Search papers, labs, and topics across Lattice.
Speech-Omni-Lite is introduced as a cost-efficient framework for endowing pre-trained Visual-Language (VL) models with speech understanding and generation by adding lightweight, trainable speech projector and token generator modules while freezing the VL backbone. To address the lack of spoken QA data, the authors propose a data construction strategy to generate Question-Text Answer-Text-Speech (QTATS) data from ASR speech-text pairs. Experiments demonstrate that Speech-Omni-Lite achieves comparable spoken QA performance to omni-models trained on orders of magnitude more speech data, and the learned speech modules transfer well across VL backbones.
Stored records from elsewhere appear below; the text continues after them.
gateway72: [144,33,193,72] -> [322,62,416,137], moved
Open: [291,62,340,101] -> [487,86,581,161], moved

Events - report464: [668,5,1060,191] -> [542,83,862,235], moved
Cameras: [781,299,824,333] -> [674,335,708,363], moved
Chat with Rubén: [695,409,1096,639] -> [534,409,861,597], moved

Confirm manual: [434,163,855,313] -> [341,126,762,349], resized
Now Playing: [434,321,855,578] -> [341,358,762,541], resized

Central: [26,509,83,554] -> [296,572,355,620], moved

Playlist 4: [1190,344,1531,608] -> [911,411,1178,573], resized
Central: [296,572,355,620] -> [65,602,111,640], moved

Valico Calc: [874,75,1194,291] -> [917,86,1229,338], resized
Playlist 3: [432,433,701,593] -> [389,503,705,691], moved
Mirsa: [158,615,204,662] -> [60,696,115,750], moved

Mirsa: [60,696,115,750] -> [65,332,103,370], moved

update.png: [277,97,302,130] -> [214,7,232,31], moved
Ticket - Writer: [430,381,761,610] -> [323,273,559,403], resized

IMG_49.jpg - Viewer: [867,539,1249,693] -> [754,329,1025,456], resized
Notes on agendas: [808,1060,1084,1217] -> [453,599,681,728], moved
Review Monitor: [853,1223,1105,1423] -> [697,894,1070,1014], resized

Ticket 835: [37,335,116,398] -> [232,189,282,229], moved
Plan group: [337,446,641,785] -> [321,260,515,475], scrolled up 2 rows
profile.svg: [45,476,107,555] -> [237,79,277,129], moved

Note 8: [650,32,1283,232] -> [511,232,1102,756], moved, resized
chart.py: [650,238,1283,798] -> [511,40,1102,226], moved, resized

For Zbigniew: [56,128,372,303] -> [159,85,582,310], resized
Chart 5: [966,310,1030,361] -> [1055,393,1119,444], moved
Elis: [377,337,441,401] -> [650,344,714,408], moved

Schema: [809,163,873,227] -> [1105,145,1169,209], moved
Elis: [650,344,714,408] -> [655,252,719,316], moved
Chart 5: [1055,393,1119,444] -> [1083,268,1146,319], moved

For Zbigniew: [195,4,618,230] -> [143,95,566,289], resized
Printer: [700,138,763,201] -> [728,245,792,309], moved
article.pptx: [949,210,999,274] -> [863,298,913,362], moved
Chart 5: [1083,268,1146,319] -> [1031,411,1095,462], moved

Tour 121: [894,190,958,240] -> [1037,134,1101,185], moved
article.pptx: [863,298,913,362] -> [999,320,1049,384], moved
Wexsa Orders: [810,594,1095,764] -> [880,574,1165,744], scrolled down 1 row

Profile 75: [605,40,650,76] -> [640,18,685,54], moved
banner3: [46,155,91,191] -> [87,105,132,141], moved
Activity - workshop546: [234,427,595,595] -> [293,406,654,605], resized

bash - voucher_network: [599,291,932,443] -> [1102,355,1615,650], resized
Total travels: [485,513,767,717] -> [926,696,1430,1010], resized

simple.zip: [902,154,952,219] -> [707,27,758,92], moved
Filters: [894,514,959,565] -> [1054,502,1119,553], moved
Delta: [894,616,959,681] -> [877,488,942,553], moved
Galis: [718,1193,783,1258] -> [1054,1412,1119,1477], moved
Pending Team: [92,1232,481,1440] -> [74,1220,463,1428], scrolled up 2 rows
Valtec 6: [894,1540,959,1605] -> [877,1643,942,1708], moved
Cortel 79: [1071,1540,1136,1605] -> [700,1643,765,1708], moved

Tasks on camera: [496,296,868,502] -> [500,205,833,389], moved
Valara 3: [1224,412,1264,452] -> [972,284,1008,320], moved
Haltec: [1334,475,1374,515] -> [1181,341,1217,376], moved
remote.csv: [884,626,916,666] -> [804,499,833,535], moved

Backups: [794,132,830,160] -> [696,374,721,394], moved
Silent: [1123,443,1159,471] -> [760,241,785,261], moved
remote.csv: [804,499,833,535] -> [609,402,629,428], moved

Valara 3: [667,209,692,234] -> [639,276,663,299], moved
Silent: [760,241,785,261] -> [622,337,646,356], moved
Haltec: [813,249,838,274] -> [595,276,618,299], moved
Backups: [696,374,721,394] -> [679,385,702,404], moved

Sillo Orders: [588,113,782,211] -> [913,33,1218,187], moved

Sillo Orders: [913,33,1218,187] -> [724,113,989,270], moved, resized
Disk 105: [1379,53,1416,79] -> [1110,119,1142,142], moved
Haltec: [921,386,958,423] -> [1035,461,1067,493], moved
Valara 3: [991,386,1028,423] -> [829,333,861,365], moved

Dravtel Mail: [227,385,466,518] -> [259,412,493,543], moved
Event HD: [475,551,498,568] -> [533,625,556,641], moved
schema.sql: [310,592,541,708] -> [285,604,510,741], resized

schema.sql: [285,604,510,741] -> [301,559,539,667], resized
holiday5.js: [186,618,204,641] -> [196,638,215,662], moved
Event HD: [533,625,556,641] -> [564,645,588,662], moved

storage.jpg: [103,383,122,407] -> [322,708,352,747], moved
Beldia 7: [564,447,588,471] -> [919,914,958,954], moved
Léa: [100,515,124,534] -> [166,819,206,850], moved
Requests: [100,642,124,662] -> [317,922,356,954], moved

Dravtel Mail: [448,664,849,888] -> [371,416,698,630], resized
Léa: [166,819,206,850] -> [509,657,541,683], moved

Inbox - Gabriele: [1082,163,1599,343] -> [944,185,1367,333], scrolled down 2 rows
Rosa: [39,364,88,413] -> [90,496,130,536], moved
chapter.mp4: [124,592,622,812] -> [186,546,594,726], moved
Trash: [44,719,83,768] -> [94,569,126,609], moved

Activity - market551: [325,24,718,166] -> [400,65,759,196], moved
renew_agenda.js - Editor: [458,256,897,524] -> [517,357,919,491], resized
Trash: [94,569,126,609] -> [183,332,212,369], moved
Get state-of-the-art spoken QA performance by adding lightweight speech modules to frozen VL models and training on synthetically generated speech data, sidestepping the need for massive multimodal datasets.
While large-scale omni-models have demonstrated impressive capabilities across various modalities, their strong performance heavily relies on massive multimodal data and incurs substantial computational costs. This work introduces Speech-Omni-Lite, a cost-efficient framework for extending pre-trained Visual-Language (VL) backbones with speech understanding and generation capabilities, while fully preserving the backbones' vision-language performance. Specifically, the VL backbone is equipped with two lightweight, trainable plug-and-play modules, a speech projector and a speech token generator, while keeping the VL backbone fully frozen. To mitigate the scarcity of spoken QA corpora, a low-cost data construction strategy is proposed to generate Question-Text Answer-Text-Speech (QTATS) data from existing ASR speech-text pairs, facilitating effective speech generation training. Experimental results show that, even with only thousands of hours of speech training data, Speech-Omni-Lite achieves excellent spoken QA performance, which is comparable to omni-models trained on millions of hours of speech data. Furthermore, the learned speech modules exhibit strong transferability across VL backbones.